I didn't get the survey, but I find this discussion interesting. I shot 12 geese last year and 8 of them were banded. I targeted the bands, but not in the way you think. I was aware of 2 different local flocks, both of which had the majority of the birds banded. I knew this from a good spotting scope. I targeted shooting birds in those flocks knowing a chance of a band was pretty good, however, I only saw 1 of the 8 bands before I shot and had I not seen a band, I still would have shot. I ended up taking 9 geese out of those 2 flocks and 8 were banded. Had none of the geese in those 2 flocks not been banded, it wouldn't have changed anything I did, I still would have targeted killing geese out of these flocks. So, is that targeting bands?


----------



## Longgun (Sep 7, 2007)

dont think so... sounds like you did your homework and the bands were just a result of a chance situation. Very unlike decoying a distant unknown traffic type-flock down to your decoys folding three cleanly then going out and discover one, maybe two, and even rarer still, ALL THREE were banded. Rarer yet, the three sport consecutive numbers. :shock:8)


----------



## Longgun (Sep 7, 2007)

toasty said:


> I didn't get the survey, but I find this discussion interesting. I shot 12 geese last year and 8 of them were banded. I targeted the bands, but not in the way you think. I was aware of 2 different local flocks, both of which had the majority of the birds banded. I knew this from a good spotting scope. I targeted shooting birds in those flocks knowing a chance of a band was pretty good, however, I only saw 1 of the 8 bands before I shot and had I not seen a band, I still would have shot. I ended up taking 9 geese out of those 2 flocks and 8 were banded. Had none of the geese in those 2 flocks not been banded, it wouldn't have changed anything I did, I still would have *targeted killing geese* out of these flocks. So, is that targeting bands?

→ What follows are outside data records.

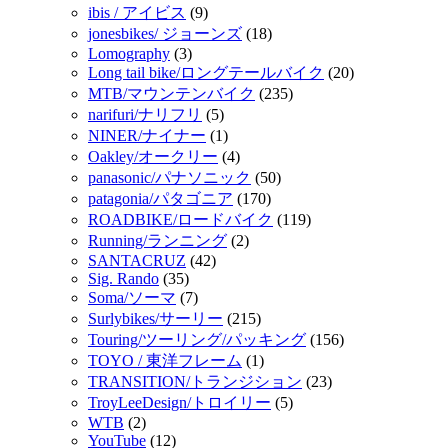
ibis / アイビス
(9)
jonesbikes/ ジョーンズ
(18)
Lomography
(3)
Long tail bike/ロングテールバイク
(20)
MTB/マウンテンバイク
(235)
narifuri/ナリフリ
(5)
NINER/ナイナー
(1)
Oakley/オークリー
(4)
panasonic/パナソニック
(50)
patagonia/パタゴニア
(170)
ROADBIKE/ロードバイク
(119)
Running/ランニング
(2)
SANTACRUZ
(42)
Sig. Rando
(35)
Soma/ソーマ
(7)
Surlybikes/サーリー
(215)
Touring/ツーリング/パッキング
(156)
TOYO / 東洋フレーム
(1)
TRANSITION/トランジション
(23)
TroyLeeDesign/トロイリー
(5)
WTB
(2)
YouTube
(12)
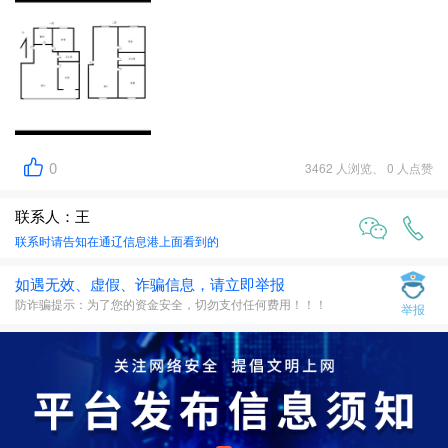
0
3462 人浏览、 0 人点赞
联系人：王
联系时请告知在
通辽信息港
上面看到的
如遇无效、虚假、诈骗信息，请立即举报
防诈骗提示：为了您的资金安全，切勿支付任何费用！！！
举报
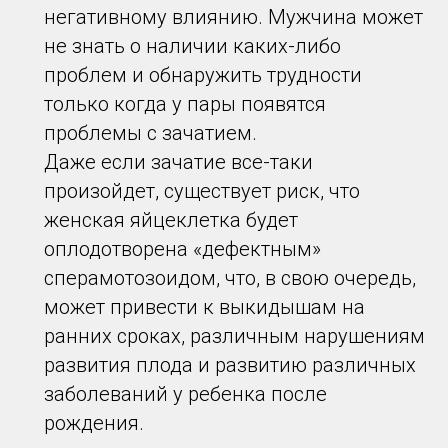
негативному влиянию. Мужчина может
не знать о наличии каких-либо
проблем и обнаружить трудности
только когда у пары появятся
проблемы с зачатием.
Даже если зачатие все-таки
произойдет, существует риск, что
женская яйцеклетка будет
оплодотворена «дефектным»
сперамотозоидом, что, в свою очередь,
может привести к выкидышам на
ранних сроках, различным нарушениям
развития плода и развитию различных
заболеваний у ребенка после
рождения.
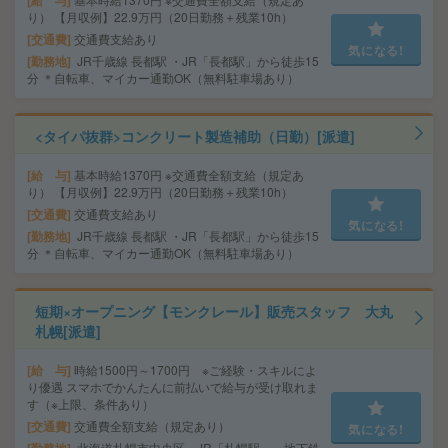
給 与
り） 【月収例】22.9万円（20日勤務＋残業10h）
交通費
交通費支給あり
気になる!
勤務地
JR千歳線 長都駅 ・JR「長都駅」から徒歩15
分 ＊自転車、マイカー通勤OK（無料駐車場あり）
<タイパ抜群>コンクリート製造補助（日勤）[派遣]
給 与
基本時給1370円 ※交通費全額支給（規定あ
り） 【月収例】22.9万円（20日勤務＋残業10h）
交通費
交通費支給あり
気になる!
勤務地
JR千歳線 長都駅 ・JR「長都駅」から徒歩15
分 ＊自転車、マイカー通勤OK（無料駐車場あり）
短期×オープニング【モンクレール】販売スタッフ 大丸
札幌[派遣]
給 与
時給1500円～1700円 ※ご経験・スキルによ
り優遇 スマホでかんたんに前払いで給与が受け取れま
す（※上限、条件あり）
交通費
交通費全額支給（規定あり）
気になる!
北海道札幌市中央区 JR「札幌駅」、地下鉄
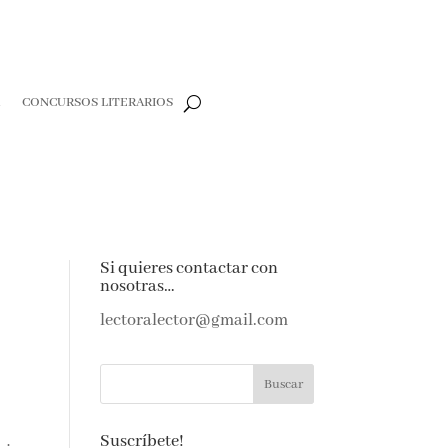
R
CONCURSOS LITERARIOS
Si quieres contactar con
nosotras…
lectoralector@gmail.com
Suscríbete!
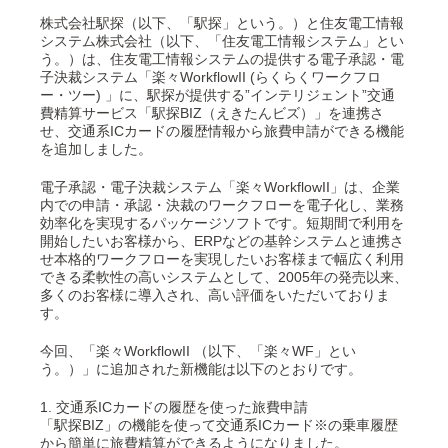
株式会社駅探（以下、「駅探」という。）と住友電工情報
システム株式会社（以下、「住友電工情報システム」とい
う。）は、住友電工情報システムの提供する電子承認・電
子決裁システム「楽々WorkflowII (らくらくワークフロ
ー・ツー) 」に、駅探が提供する”インテリジェント”交通
費精算サービス「駅探BIZ（えきたんビズ）」を連携さ
せ、交通系ICカードの履歴情報から旅費申請ができる機能
を追加しました。
電子承認・電子決裁システム「楽々WorkflowII」は、企業
内での申請・承認・決裁のワークフローを電子化し、業務
効率化を実現するパッケージソフトです。短期間で利用を
開始したいお客様から、ERPなどの基幹システムと連携さ
せ本格的ワークフローを実現したいお客様まで幅広く利用
できる柔軟性の高いシステムとして、2005年の発売以来、
多くのお客様に導入され、高い評価をいただいておりま
す。
今回、「楽々WorkflowII （以下、「楽々WF」とい
う。）」に追加された新機能は以下のとおりです。
1. 交通系ICカードの履歴を使った旅費申請
「駅探BIZ」の機能を使って交通系ICカード※の乗車履歴
から簡単に旅費精算ができるようになりました。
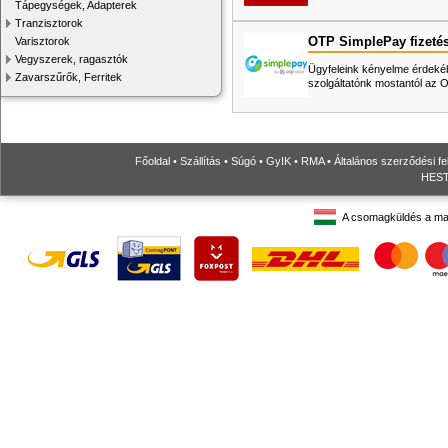
Tápegységek, Adapterek
Tranzisztorok
OTP SimplePay fizeté
Varisztorok
Vegyszerek, ragasztók
Ügyfeleink kényelme érdekéb
Zavarszűrők, Ferritek
szolgáltatónk mostantól az
Főoldal
•
Szállítás
•
Súgó
•
GyIK
•
RMA
•
Általános szerződési fe
HESTO
A csomagküldés a ma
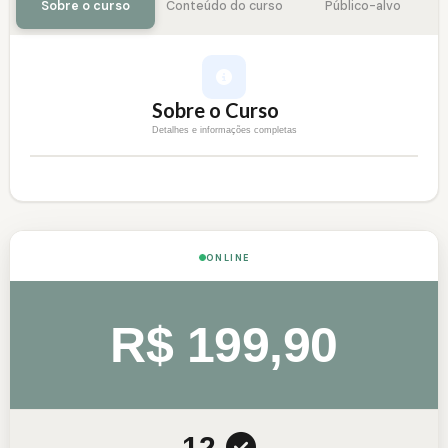
Sobre o curso
Conteúdo do curso
Público-alvo
Sobre o Curso
Detalhes e informações completas
ONLINE
R$ 199,90
12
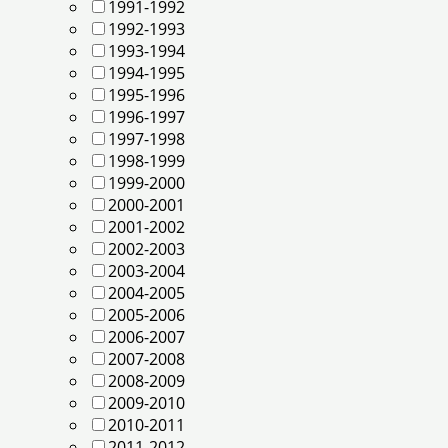
1991-1992
1992-1993
1993-1994
1994-1995
1995-1996
1996-1997
1997-1998
1998-1999
1999-2000
2000-2001
2001-2002
2002-2003
2003-2004
2004-2005
2005-2006
2006-2007
2007-2008
2008-2009
2009-2010
2010-2011
2011-2012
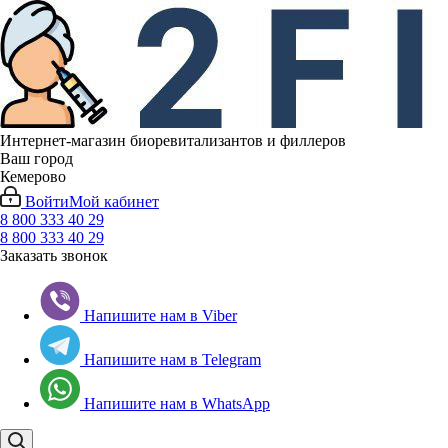
Интернет-магазин биоревитализантов и филлеров
Ваш город
Кемерово
Войти
Мой кабинет
8 800 333 40 29
8 800 333 40 29
Заказать звонок
Напишите нам в Viber
Напишите нам в Telegram
Напишите нам в WhatsApp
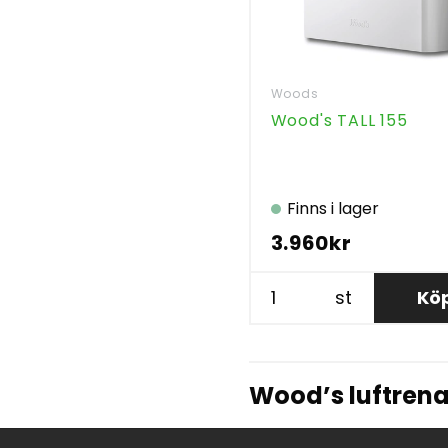
Woods
Wood's TALL 155
Finns i lager
3.960kr
st
Kö
Wood’s luftrenar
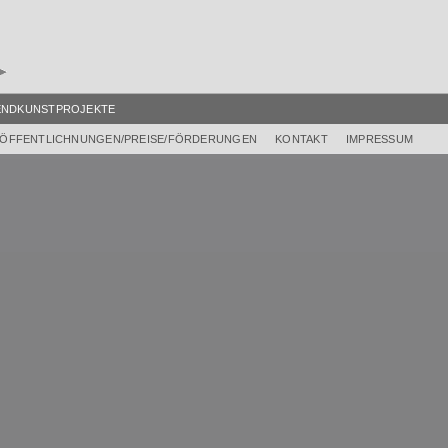
ENDKUNSTPROJEKTE
ÖFFENTLICHNUNGEN/PREISE/FÖRDERUNGEN
KONTAKT
IMPRESSUM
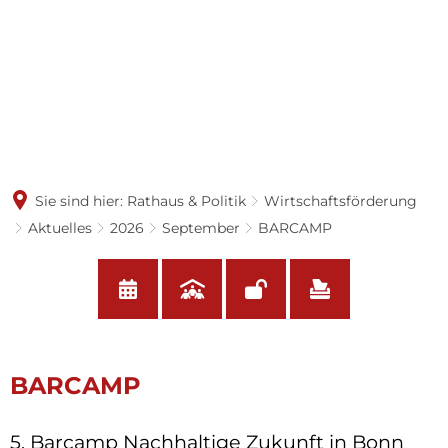
Sie sind hier:
Rathaus & Politik
Wirtschaftsförderung
Aktuelles
2026
September
BARCAMP
BARCAMP
5. Barcamp Nachhaltige Zukunft in Bonn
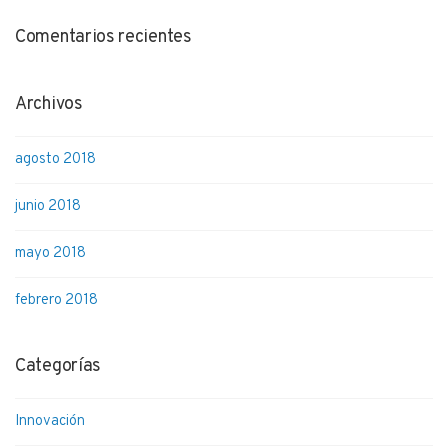
Comentarios recientes
Archivos
agosto 2018
junio 2018
mayo 2018
febrero 2018
Categorías
Innovación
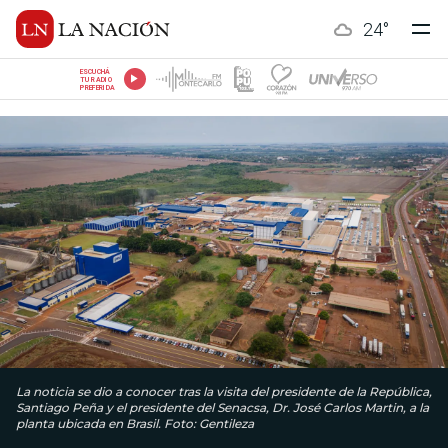
24
°
ESCUCHÁ
TU RADIO
PREFERIDA
La noticia se dio a conocer tras la visita del presidente de la República,
Santiago Peña y el presidente del Senacsa, Dr. José Carlos Martin, a la
planta ubicada en Brasil. Foto: Gentileza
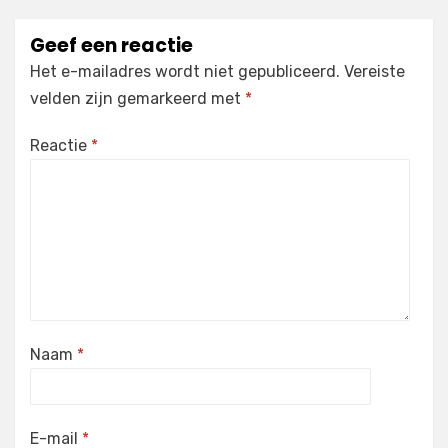
Geef een reactie
Het e-mailadres wordt niet gepubliceerd.
Vereiste
velden zijn gemarkeerd met
*
Reactie
*
Naam
*
E-mail
*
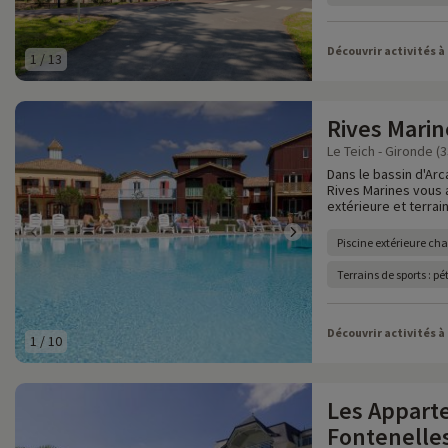
Découvrir activités à
1
/
13
Rives Marin
Le Teich - Gironde (3
Dans le bassin d'Ar
Rives Marines vous a
extérieure et terrai
Piscine extérieure ch
Terrains de sports : p
Découvrir activités à
1
/
10
Les Appart
Fontenelle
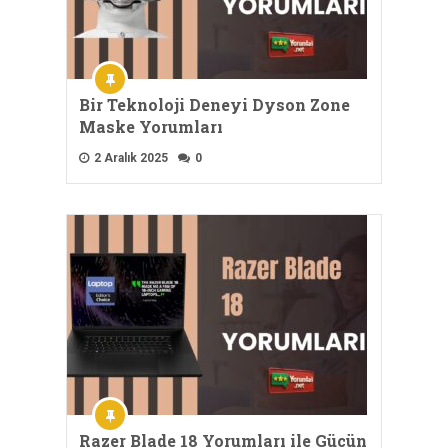
Bir Teknoloji Deneyi Dyson Zone
Maske Yorumları
2 Aralık 2025
0
Razer Blade 18 Yorumları ile Gücün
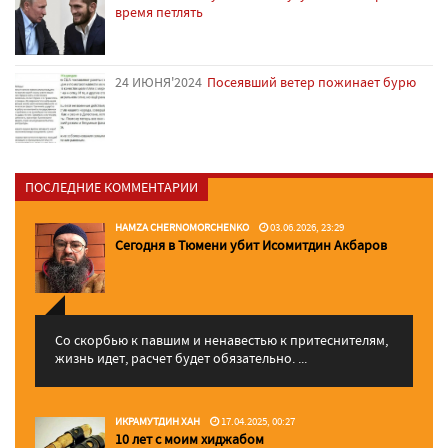
время петлять
24 ИЮНЯ'2024
Посеявший ветер пожинает бурю
ПОСЛЕДНИЕ КОММЕНТАРИИ
HAMZA CHERNOMORCHENKO
03.06.2026, 23:29
Сегодня в Тюмени убит Исомитдин Акбаров
Со скорбью к павшим и ненавестью к притеснителям,
жизнь идет, расчет будет обязательно. ...
ИКРАМУТДИН ХАН
17.04.2025, 00:27
10 лет с моим хиджабом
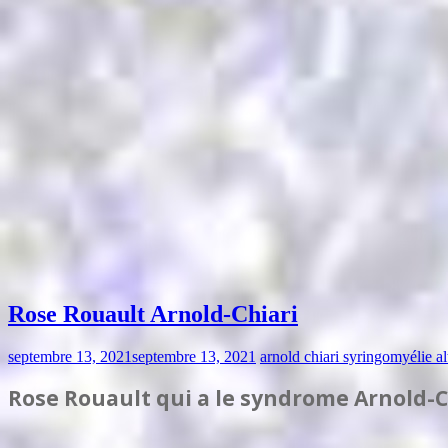
Rose Rouault Arnold-Chiari
septembre 13, 2021
septembre 13, 2021
arnold chiari syringomyélie al
Rose Rouault qui a le syndrome Arnold-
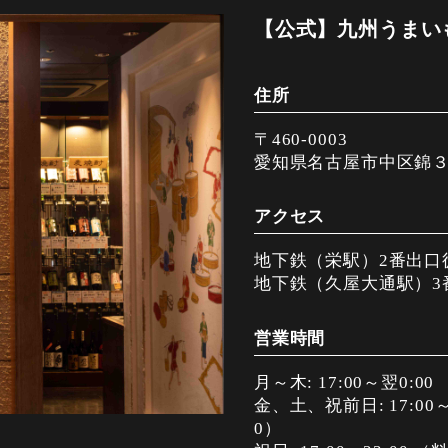
【公式】九州うまいも
住所
〒460-0003
愛知県名古屋市中区錦３丁
アクセス
地下鉄（栄駅）2番出口
地下鉄（久屋大通駅）3
営業時間
月～木: 17:00～翌0:00 
金、土、祝前日: 17:00～翌0
0）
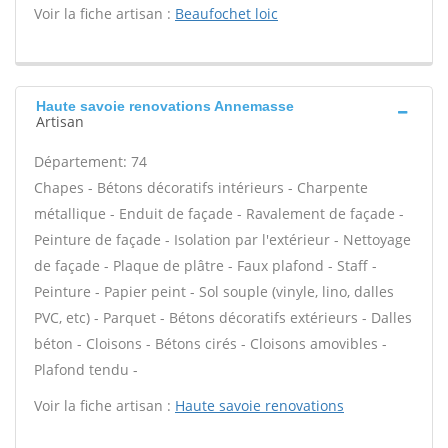
Voir la fiche artisan :
Beaufochet loic
Haute savoie renovations Annemasse
Artisan
Département: 74
Chapes - Bétons décoratifs intérieurs - Charpente
métallique - Enduit de façade - Ravalement de façade -
Peinture de façade - Isolation par l'extérieur - Nettoyage
de façade - Plaque de plâtre - Faux plafond - Staff -
Peinture - Papier peint - Sol souple (vinyle, lino, dalles
PVC, etc) - Parquet - Bétons décoratifs extérieurs - Dalles
béton - Cloisons - Bétons cirés - Cloisons amovibles -
Plafond tendu -
Voir la fiche artisan :
Haute savoie renovations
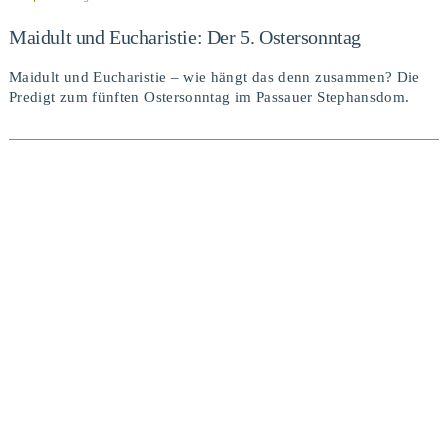
Maidult und Eucharistie: Der 5. Ostersonntag
Maidult und Eucharistie – wie hängt das denn zusammen? Die
Predigt zum fünften Ostersonntag im Passauer Stephansdom.
BEITRAG ANSEHEN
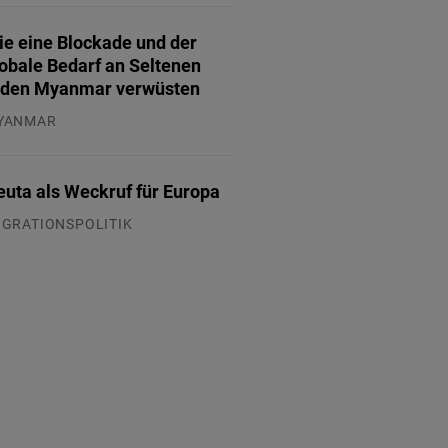
ie eine Blockade und der
obale Bedarf an Seltenen
rden Myanmar verwüsten
YANMAR
.08.2026
euta als Weckruf für Europa
IGRATIONSPOLITIK
.08.2026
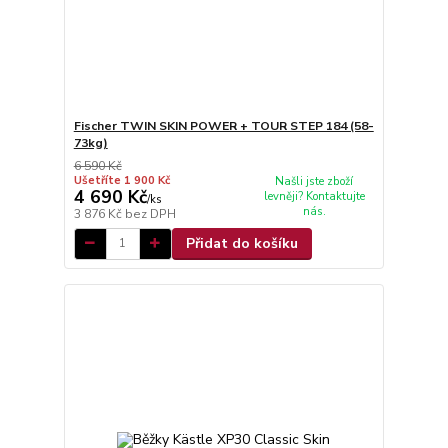
Fischer TWIN SKIN POWER + TOUR STEP 184 (58-
73kg)
6 590 Kč
Ušetříte 1 900 Kč
Našli jste zboží
4 690 Kč
levněji? Kontaktujte
/
ks
nás.
3 876 Kč
bez DPH
Přidat do košíku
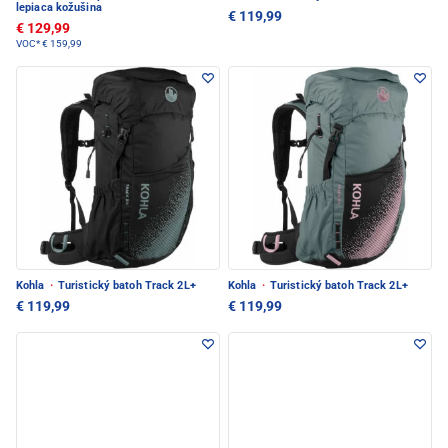
lepiaca kožušina
€ 119,99
€ 129,99
VOC*
€ 159,99
Kohla
·
Turistický batoh Track 2L+
Kohla
·
Turistický batoh Track 2L+
€ 119,99
€ 119,99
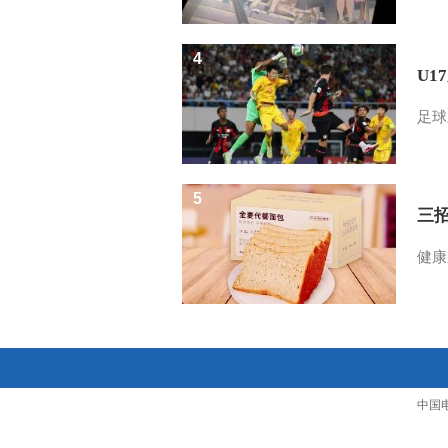
4
U1
足球
5
三
健康
中国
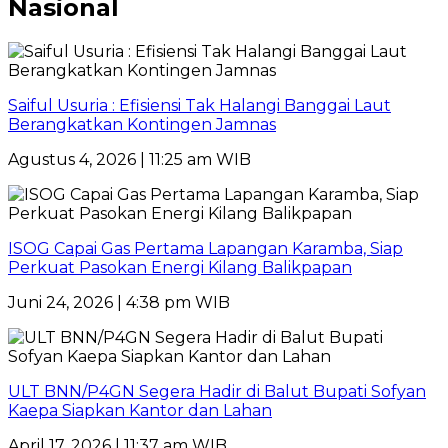
Nasional
Saiful Usuria : Efisiensi Tak Halangi Banggai Laut
Berangkatkan Kontingen Jamnas
Agustus 4, 2026 | 11:25 am WIB
ISOG Capai Gas Pertama Lapangan Karamba, Siap
Perkuat Pasokan Energi Kilang Balikpapan
Juni 24, 2026 | 4:38 pm WIB
ULT BNN/P4GN Segera Hadir di Balut Bupati Sofyan
Kaepa Siapkan Kantor dan Lahan
April 17, 2026 | 11:37 am WIB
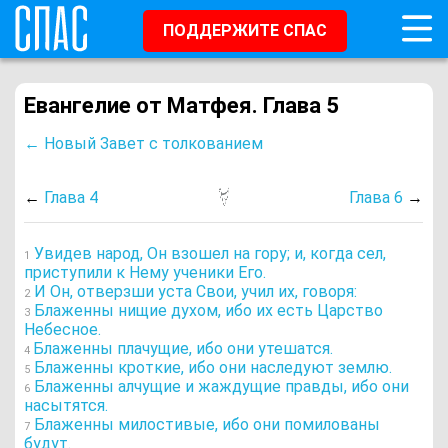
ПОДДЕРЖИТЕ СПАС
Евангелие от Матфея. Глава 5
← Новый Завет с толкованием
←
Глава 4
Глава 6
→
Увидев народ, Он взошел на гору; и, когда сел,
1
приступили к Нему ученики Его.
И Он, отверзши уста Свои, учил их, говоря:
2
Блаженны нищие духом, ибо их есть Царство
3
Небесное.
Блаженны плачущие, ибо они утешатся.
4
Блаженны кроткие, ибо они наследуют землю.
5
Блаженны алчущие и жаждущие правды, ибо они
6
насытятся.
Блаженны милостивые, ибо они помилованы
7
будут.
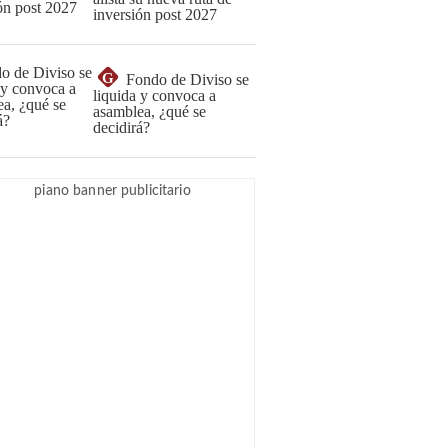
inversión post 2027
G
Fondo de Diviso se
liquida y convoca a
asamblea, ¿qué se
decidirá?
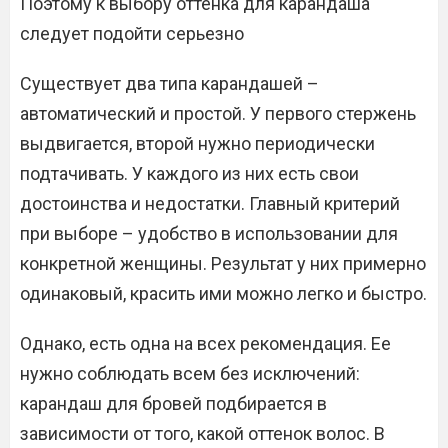
Поэтому к выбору оттенка для карандаша
следует подойти серьезно
Существует два типа карандашей –
автоматический и простой. У первого стержень
выдвигается, второй нужно периодически
подтачивать. У каждого из них есть свои
достоинства и недостатки. Главный критерий
при выборе – удобство в использовании для
конкретной женщины. Результат у них примерно
одинаковый, красить ими можно легко и быстро.
Однако, есть одна на всех рекомендация. Ее
нужно соблюдать всем без исключений:
карандаш для бровей подбирается в
зависимости от того, какой оттенок волос. В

much different from targeting landed-n-banded geese in your decoys...


----------



## dkhntrdstn (Sep 7, 2007)

utahbigbull said:


> Let's get ya out one day this winter and change that


sounds good to me.:mrgreen:


----------



## hamernhonkers (Sep 28, 2007)

For me, similar to Toasty I hunt in areas that are very rich in banded targets. It is so bad at times that I just can expect to pick up a goose and find it to be banded.

As far as targeting them. I can think of 5 geese over the last 30 years where I have actually seen the band before pulling the trigger and on those you can certainly tell where I was looking as I pulled the trigger:mrgreen:

I do personally know two individuals who specifically target bands when they land the flocks but with so few birds around it doesn't stop them from killing the birds if they don't spot any bands.

I will also be honest that it has lost some of its luster for me as I just can't seem to get lucky anymore and kill *non local bands*. There is still nothing like seeing that band and then wondering where that bird has been, what it has seen, and how many times it has been the "lucky goose" getting out alive. This is what makes bands so special, getting to see just a glimpse of that birds life and where it came from and how long it has been alive.

As far as targeting them, like greenhead slayer said, what's the difference between targeting a collar or a band or targeting that big bull or big buck? For that matter like the time I spent a week in another state trying to target and kill a blue goose? I sure know that one tested my skills and patience and was far more rewarding then any band or collar I have ever shot.

I guess it just boils down to what you take out of each experience and what matters to you.


----------